---------- DATA FOR THE TASK
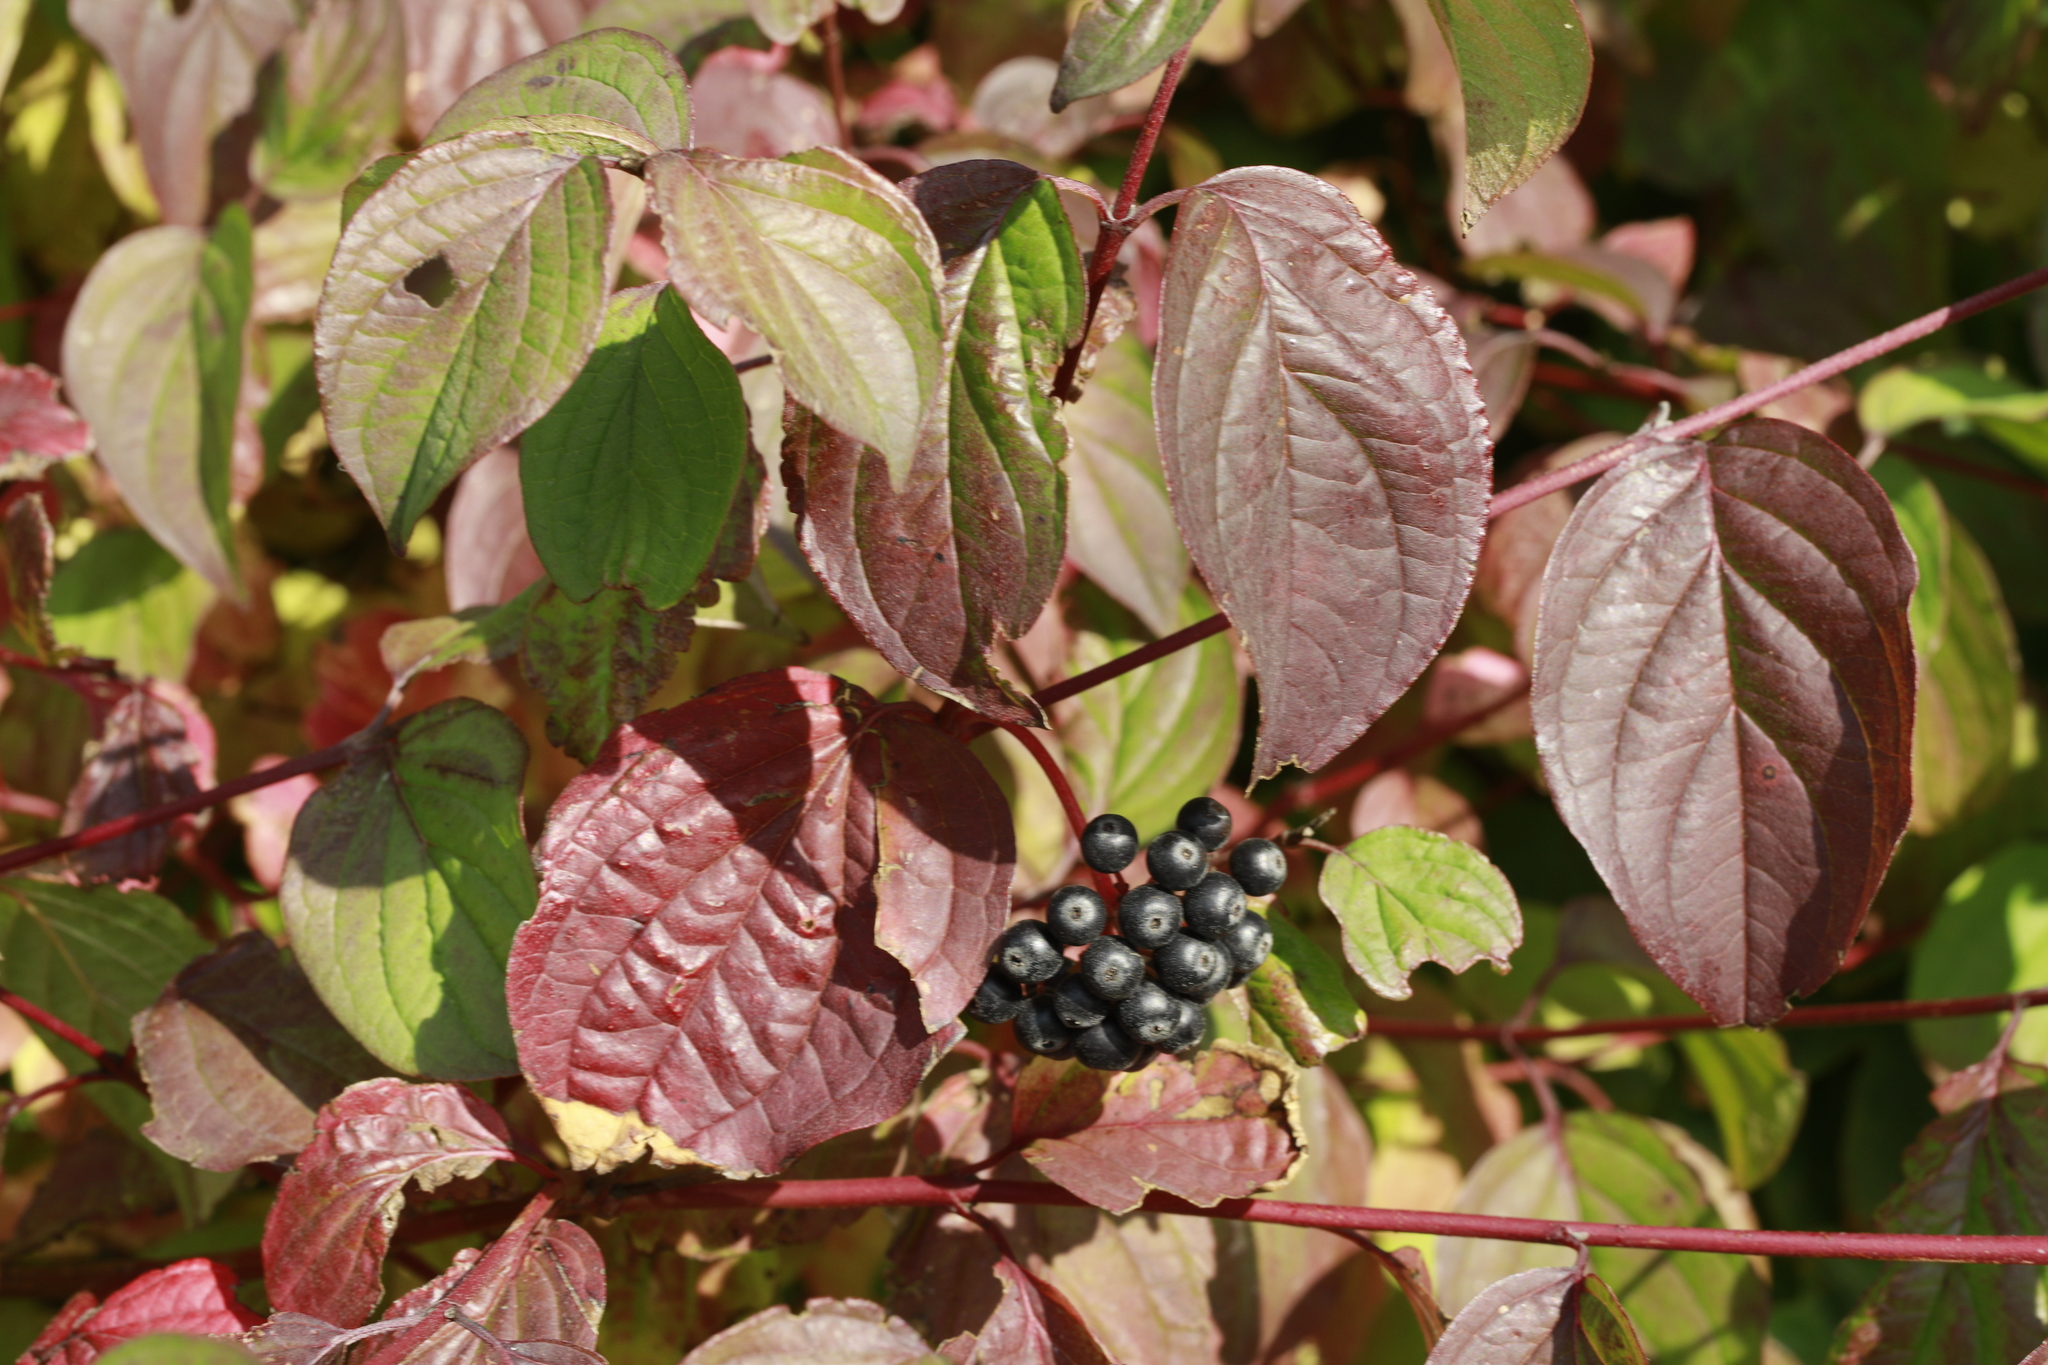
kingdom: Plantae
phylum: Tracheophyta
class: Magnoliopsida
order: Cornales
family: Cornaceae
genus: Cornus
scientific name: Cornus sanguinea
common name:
--------------------
---------- DATA FOR THE TASK
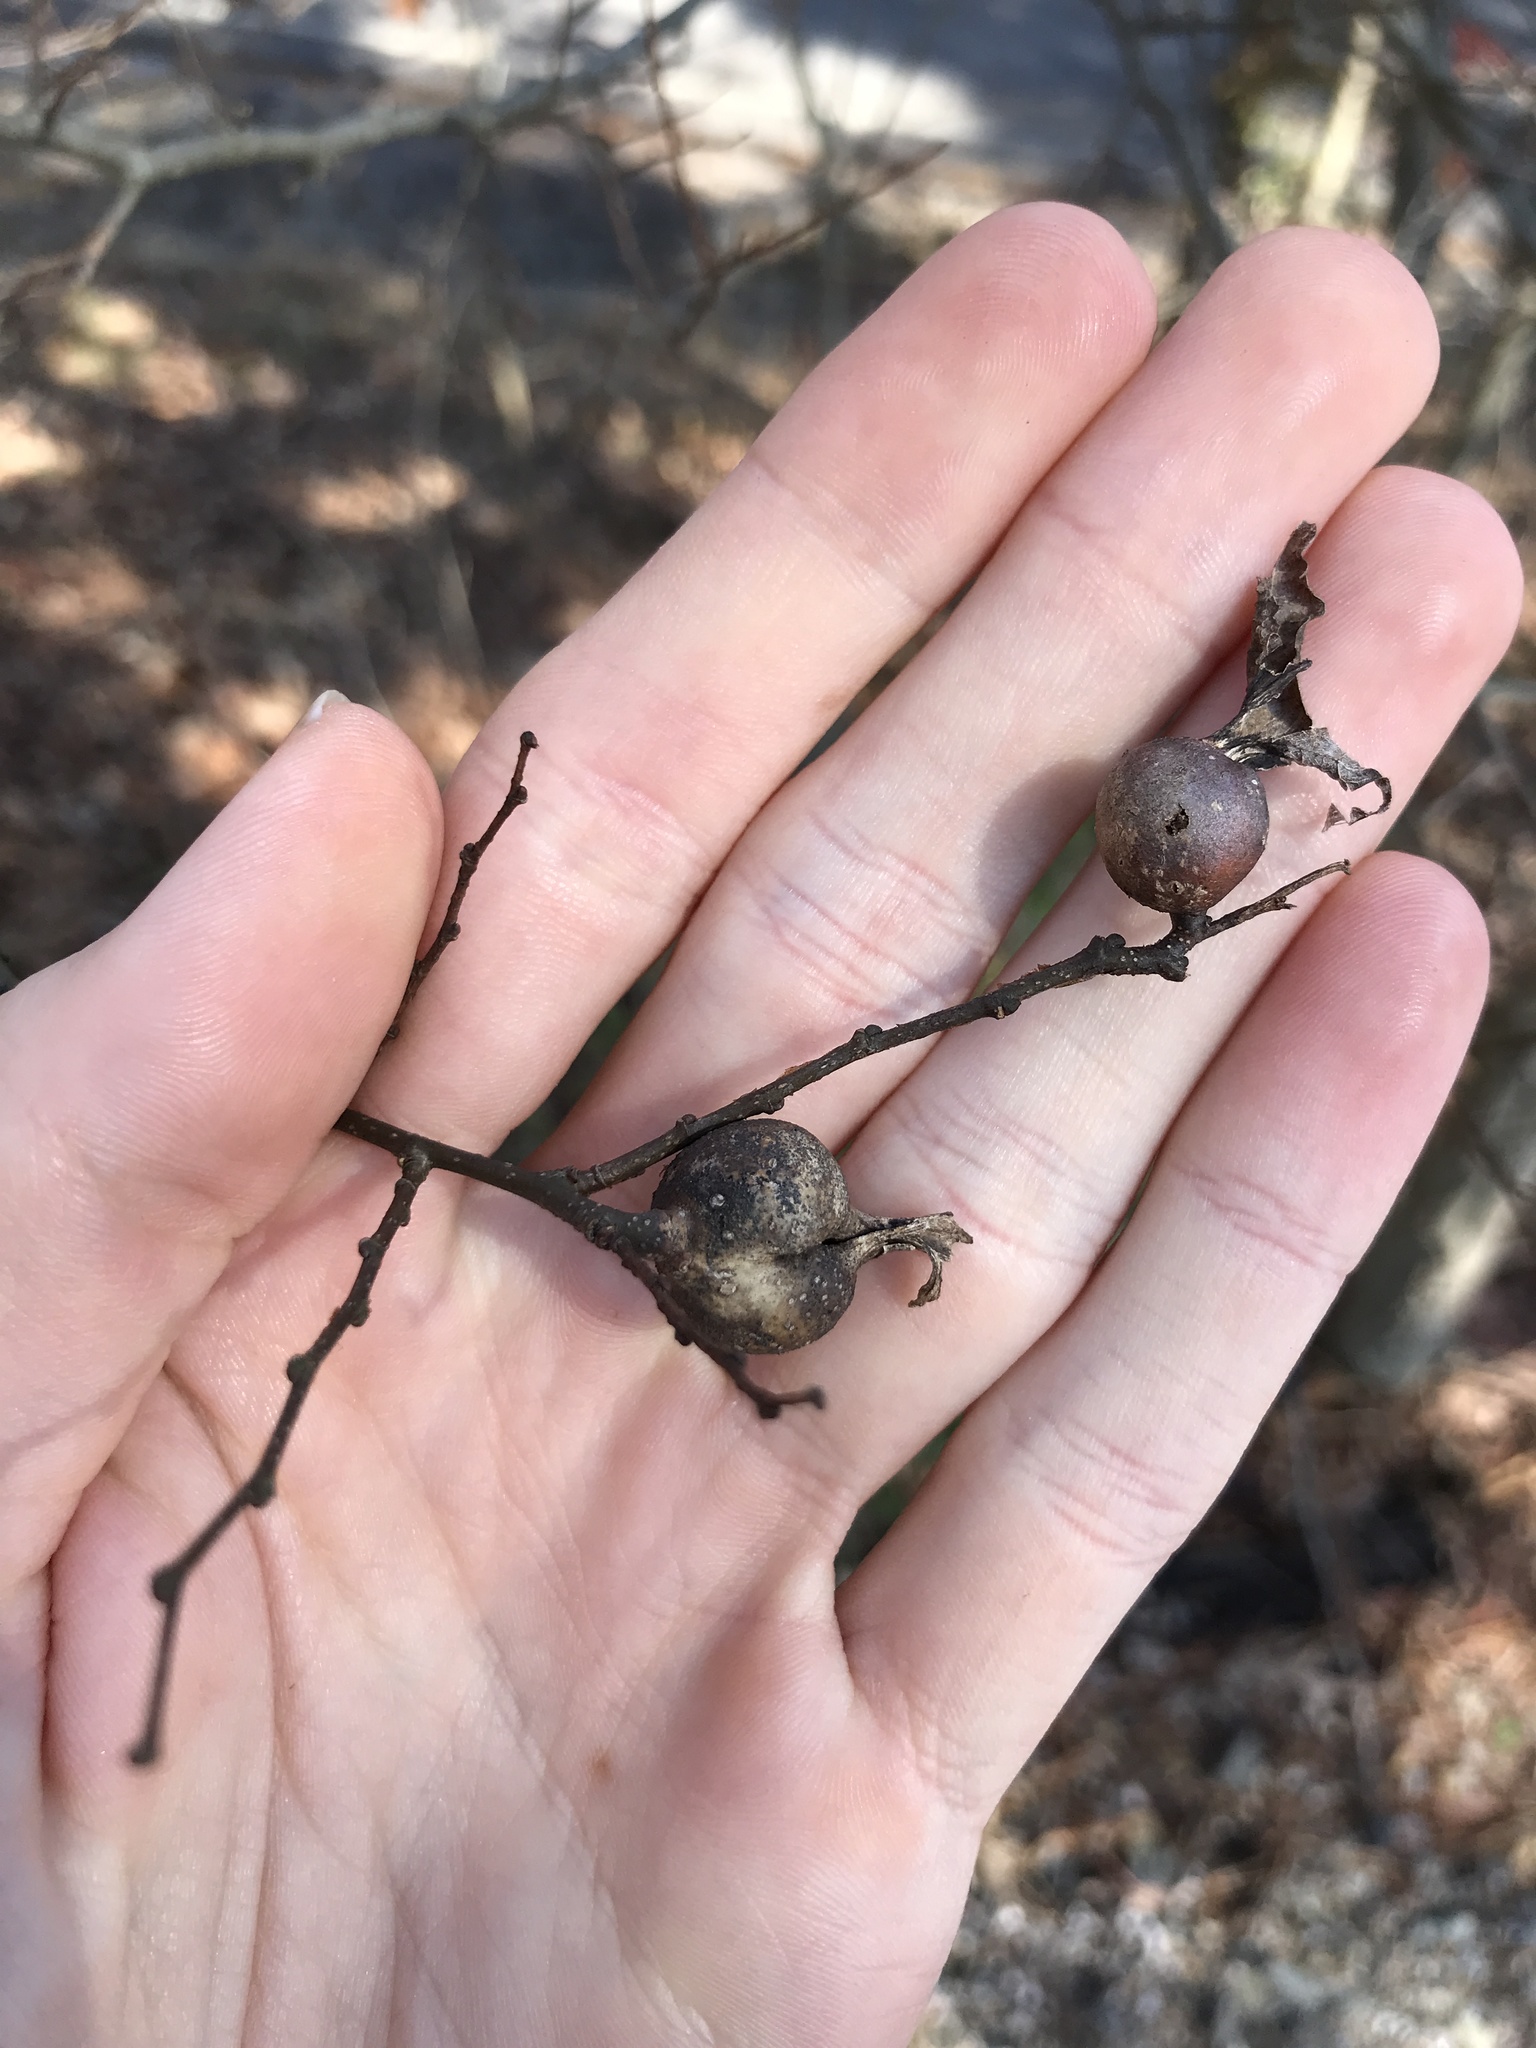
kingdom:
--------------------
GOAL =>
Turn the lines from the one containing "phylum: Tracheophyta" through the one containing "scientific name: Cornus sanguinea", both included, into a JSON list of strings with one string per line and blank lines left out.

TASK SOLUTION =>
[
  "phylum: Tracheophyta",
  "class: Magnoliopsida",
  "order: Cornales",
  "family: Cornaceae",
  "genus: Cornus",
  "scientific name: Cornus sanguinea"
]